§ **Requirement**:
Every entry that follows is to be set down exactly, with its pictures omitted.

Dataset entries
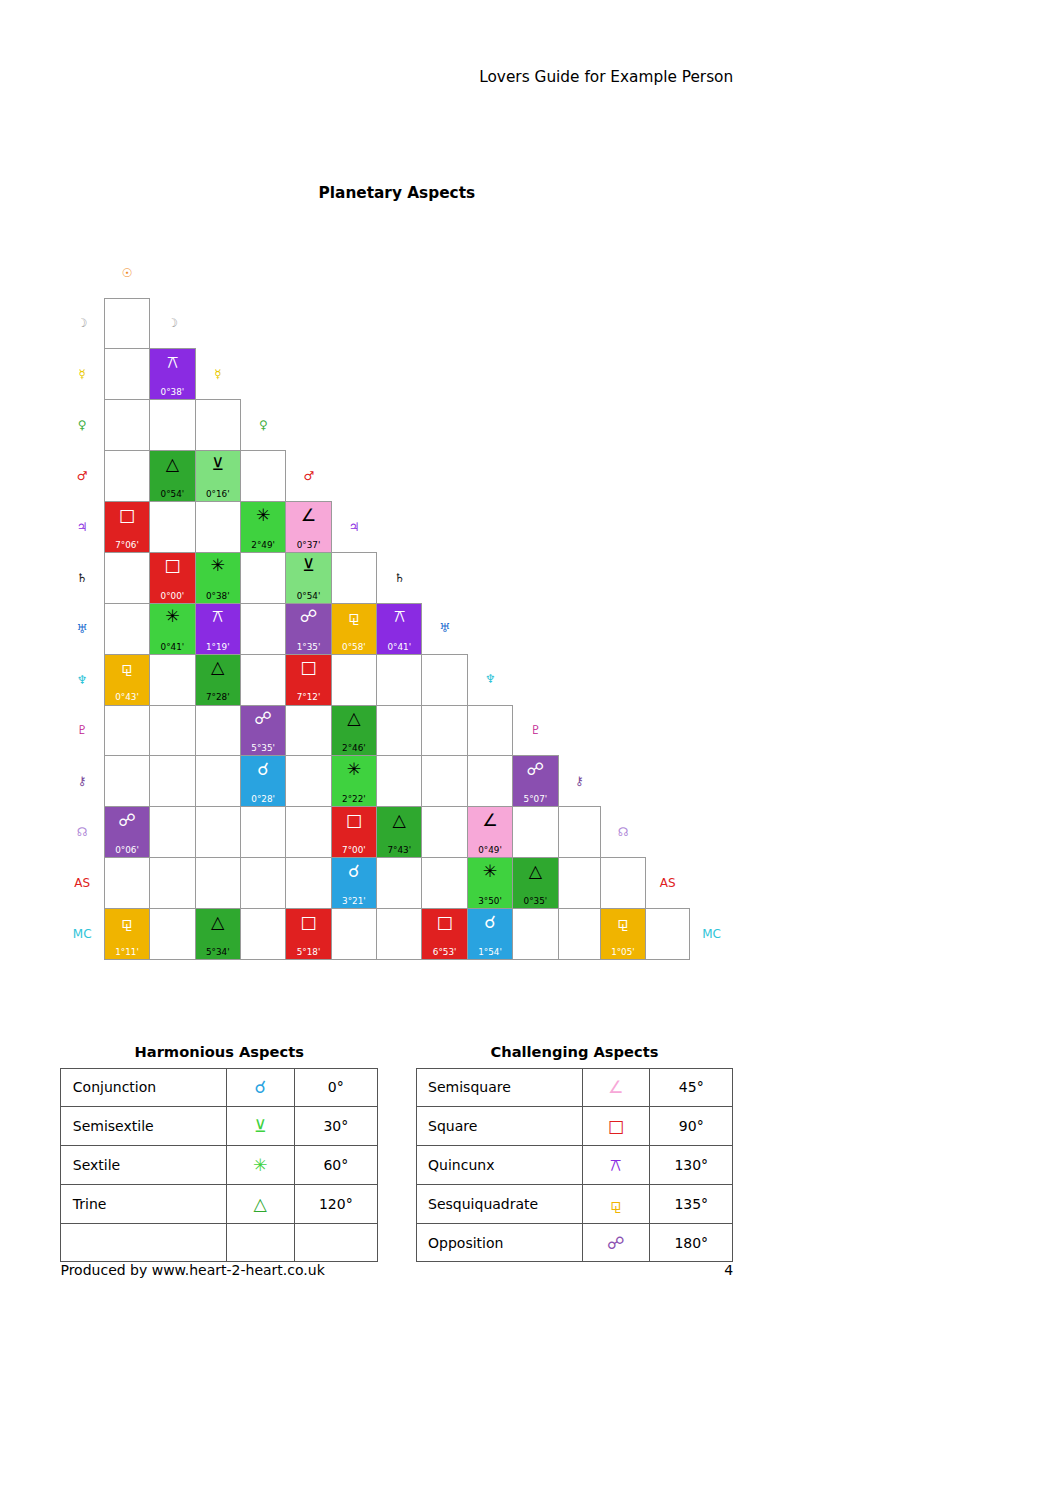Lovers Guide for Example Person
Planetary Aspects
| | ☉ | | | | | | | | | | | | | |
| ☽ | | ☽ | | | | | | | | | | | | |
| ☿ | | ⚻ 0°38' | ☿ | | | | | | | | | | | |
| ♀ | | | | ♀ | | | | | | | | | | |
| ♂ | | △ 0°54' | ⊻ 0°16' | | ♂ | | | | | | | | | |
| ♃ | □ 7°06' | | | ✳ 2°49' | ∠ 0°37' | ♃ | | | | | | | | |
| ♄ | | □ 0°00' | ✳ 0°38' | | ⊻ 0°54' | | ♄ | | | | | | | |
| ♅ | | ✳ 0°41' | ⚻ 1°19' | | ☍ 1°35' | ⚼ 0°58' | ⚻ 0°41' | ♅ | | | | | | |
| ♆ | ⚼ 0°43' | | △ 7°28' | | □ 7°12' | | | | ♆ | | | | | |
| ♇ | | | | ☍ 5°35' | | △ 2°46' | | | | ♇ | | | | |
| ⚷ | | | | ☌ 0°28' | | ✳ 2°22' | | | | ☍ 5°07' | ⚷ | | | |
| ☊ | ☍ 0°06' | | | | | □ 7°00' | △ 7°43' | | ∠ 0°49' | | | ☊ | | |
| AS | | | | | | ☌ 3°21' | | | ✳ 3°50' | △ 0°35' | | | AS | |
| MC | ⚼ 1°11' | | △ 5°34' | | □ 5°18' | | | □ 6°53' | ☌ 1°54' | | | ⚼ 1°05' | | MC |
Harmonious Aspects
| Conjunction | ☌ | 0° |
| Semisextile | ⊻ | 30° |
| Sextile | ✳ | 60° |
| Trine | △ | 120° |
Challenging Aspects
| Semisquare | ∠ | 45° |
| Square | □ | 90° |
| Quincunx | ⚻ | 130° |
| Sesquiquadrate | ⚼ | 135° |
| Opposition | ☍ | 180° |
Produced by www.heart-2-heart.co.uk 4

§ **Answer**:
Lovers Guide for Example Person
Planetary Aspects
| | ☉ | | | | | | | | | | | | | |
| ☽ | | ☽ | | | | | | | | | | | | |
| ☿ | | ⚻ 0°38' | ☿ | | | | | | | | | | | |
| ♀ | | | | ♀ | | | | | | | | | | |
| ♂ | | △ 0°54' | ⊻ 0°16' | | ♂ | | | | | | | | | |
| ♃ | □ 7°06' | | | ✳ 2°49' | ∠ 0°37' | ♃ | | | | | | | | |
| ♄ | | □ 0°00' | ✳ 0°38' | | ⊻ 0°54' | | ♄ | | | | | | | |
| ♅ | | ✳ 0°41' | ⚻ 1°19' | | ☍ 1°35' | ⚼ 0°58' | ⚻ 0°41' | ♅ | | | | | | |
| ♆ | ⚼ 0°43' | | △ 7°28' | | □ 7°12' | | | | ♆ | | | | | |
| ♇ | | | | ☍ 5°35' | | △ 2°46' | | | | ♇ | | | | |
| ⚷ | | | | ☌ 0°28' | | ✳ 2°22' | | | | ☍ 5°07' | ⚷ | | | |
| ☊ | ☍ 0°06' | | | | | □ 7°00' | △ 7°43' | | ∠ 0°49' | | | ☊ | | |
| AS | | | | | | ☌ 3°21' | | | ✳ 3°50' | △ 0°35' | | | AS | |
| MC | ⚼ 1°11' | | △ 5°34' | | □ 5°18' | | | □ 6°53' | ☌ 1°54' | | | ⚼ 1°05' | | MC |
Harmonious Aspects
| Conjunction | ☌ | 0° |
| Semisextile | ⊻ | 30° |
| Sextile | ✳ | 60° |
| Trine | △ | 120° |
Challenging Aspects
| Semisquare | ∠ | 45° |
| Square | □ | 90° |
| Quincunx | ⚻ | 130° |
| Sesquiquadrate | ⚼ | 135° |
| Opposition | ☍ | 180° |
Produced by www.heart-2-heart.co.uk 4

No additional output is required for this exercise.